MANIFESTO OF A JOURNEY THROUGH MASKS
More than thirty years ago, I embarked on a journey driven by a profound desire: to understand the ancient traditions of masks. I sought the rituals that
speak of time, of the land, and of those who inhabit it. What began by observing local practices in villages of the northwest of the Iberian Peninsula
expanded to Portugal, Bulgaria, Romania, the Amazigh peoples of the Atlas Mountains, communities in Mexico, and other places I still keep marked on my maps, where traditions preserve echoes of ancient and, at the same time, universal secrets. From the beginning, I was accompanied by one question: WHY? Why cover the face, maintain gestures and sounds that connect with the community and with the cycles of the sun and moon, the solstices and equinoxes? I soon learned that no theory can replace experience. Only by looking, waiting, listening, and feeling can one discover the deep rhythm that animates these rituals. The camera became my inseparable companion. Each photograph seeks to capture what words cannot: the breath behind the mask, the tension between the human and the symbolic, the energy that transforms the everyday into living memory. What began as ethnography became a journey of symbolic evolution, where each image reveals the continuity of an ancestral language that connects generations. While our cities lose their cycles and natural light is diluted among buildings, in many villages the rhythms remain
marked by the earth and the sky. Masquerades are part of a profound calendar that reminds us that time is cyclical and that we belong to something greater than ourselves. This book brings together nearly one hundred and fifty photographs that bear witness to that journey and that living memory. It is not a closed catalog nor a definitive archive; it is an invitation to look and feel, to leave our urban caves, to walk through villages, to hear cowbells in the fog, to feel the winter chill and the warmth of a shared fire. May these pages open our senses to smells, gestures, sounds, and presences that connect us to the memory of our ancestors. And that, in doing so, they remind us of the urgency of nurturing human connections, recovering the rhythms of life, and looking again at the cycles that sustain us.
Carlos González Ximénez (Madrid, 1961) comes from a family of Jerez artists and is the fourth generation of photographers, a heritage that has shaped his visual sensitivity and his interest in cultural memory. His formation also included painting and naturalistic drawing, tools that helped him refine his gaze and record details that often go unnoticed. From an early age, he grew surrounded by artistic references: his father, a specialist in Goyaʼs painting, nurtured in him an appreciation for pictorial tradition and for the books that filled every corner of their home.

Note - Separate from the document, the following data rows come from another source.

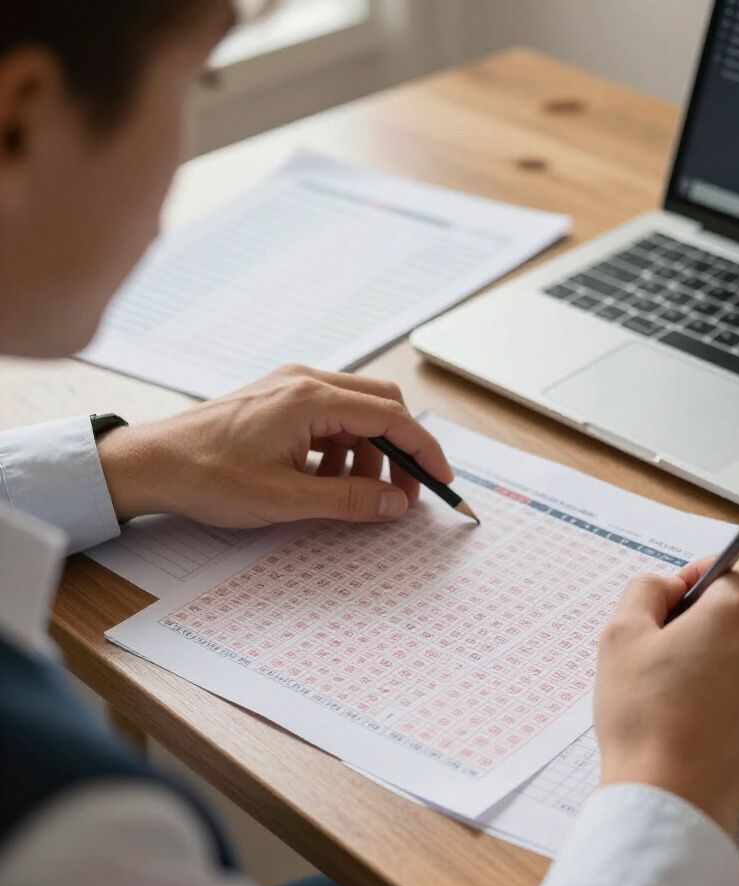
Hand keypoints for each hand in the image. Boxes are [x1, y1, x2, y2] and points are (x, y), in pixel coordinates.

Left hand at [96, 365, 453, 526]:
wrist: (150, 464)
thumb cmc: (208, 476)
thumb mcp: (286, 499)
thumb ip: (350, 499)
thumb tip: (397, 504)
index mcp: (311, 398)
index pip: (391, 417)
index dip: (423, 450)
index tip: (441, 480)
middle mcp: (306, 381)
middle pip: (381, 405)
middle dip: (400, 450)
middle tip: (405, 492)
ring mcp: (291, 387)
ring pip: (357, 413)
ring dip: (369, 453)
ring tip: (357, 494)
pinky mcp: (279, 400)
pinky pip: (330, 417)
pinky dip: (342, 448)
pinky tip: (325, 479)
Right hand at [595, 548, 738, 835]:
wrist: (672, 798)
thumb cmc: (643, 717)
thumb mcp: (620, 635)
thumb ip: (646, 589)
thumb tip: (669, 586)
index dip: (715, 567)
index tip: (685, 594)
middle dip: (725, 608)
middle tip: (680, 639)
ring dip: (738, 647)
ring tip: (691, 682)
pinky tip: (708, 712)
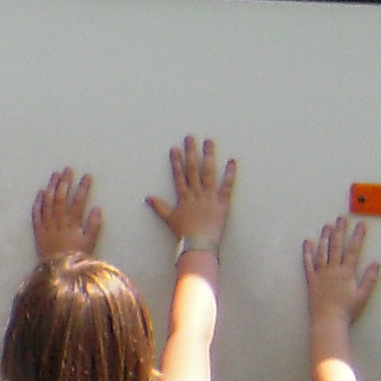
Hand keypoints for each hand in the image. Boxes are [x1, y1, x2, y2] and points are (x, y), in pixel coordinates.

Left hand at [31, 168, 101, 262]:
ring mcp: (46, 226)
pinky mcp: (37, 231)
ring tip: (55, 175)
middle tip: (68, 169)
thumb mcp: (89, 243)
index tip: (87, 176)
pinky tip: (41, 192)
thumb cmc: (76, 257)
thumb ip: (93, 226)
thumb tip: (96, 208)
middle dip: (64, 182)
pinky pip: (36, 214)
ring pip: (48, 202)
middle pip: (60, 198)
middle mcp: (58, 222)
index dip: (82, 188)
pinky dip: (38, 202)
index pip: (78, 201)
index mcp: (72, 224)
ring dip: (51, 187)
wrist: (57, 272)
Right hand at [149, 134, 234, 251]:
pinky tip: (232, 161)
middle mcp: (196, 193)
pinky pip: (227, 185)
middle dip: (191, 152)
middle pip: (193, 169)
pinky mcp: (222, 202)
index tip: (175, 148)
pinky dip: (230, 173)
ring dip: (209, 156)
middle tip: (191, 137)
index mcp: (183, 197)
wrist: (199, 243)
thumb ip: (159, 207)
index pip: (179, 175)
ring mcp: (209, 196)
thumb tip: (148, 198)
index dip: (176, 161)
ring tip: (209, 142)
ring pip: (209, 172)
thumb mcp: (169, 220)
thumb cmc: (184, 234)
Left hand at [304, 215, 376, 322]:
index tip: (361, 224)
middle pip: (337, 246)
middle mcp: (333, 269)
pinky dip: (307, 252)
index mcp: (347, 272)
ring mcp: (320, 273)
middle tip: (341, 218)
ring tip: (327, 225)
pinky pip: (307, 263)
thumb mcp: (363, 295)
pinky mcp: (310, 279)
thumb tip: (376, 262)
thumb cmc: (347, 310)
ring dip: (325, 237)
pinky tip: (307, 241)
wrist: (328, 320)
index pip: (354, 250)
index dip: (358, 236)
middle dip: (340, 231)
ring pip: (323, 251)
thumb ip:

Photography quickly became his primary language. He has traveled to nearly every corner of the Iberian Peninsula and much of Portugal, seeking the
magical and hidden aspects of our traditions: rites, festivals, and gestures that reveal the living memory of communities. His work has also taken him to Bulgaria, Romania, the Amazigh villages of the Atlas, and various regions of Mexico, documenting the continuity of symbols across generations and the energy of rituals that still sustain these communities.
For the past fifteen years, he has fully embraced digital photography, adapting to a medium that has transformed photographic practice, without losing the closeness and respect that have always guided his vision. His work combines ethnographic observation with artistic sensitivity, and he has participated in multidisciplinary projects, from documenting festivities to collaborating on the Judit Polgár documentary, integrating photography, illustration, and visual narrative. He has also worked as a conservator and curator of historical archives, contributing to the preservation of our visual heritage.
Carlos continues to explore unique cultural expressions, traveling to places where the symbolic and the human intersect. His gaze remains guided by
curiosity and respect, seeking to capture the essence of traditions that connect us with our heritage and with the force that sustains rituals across time.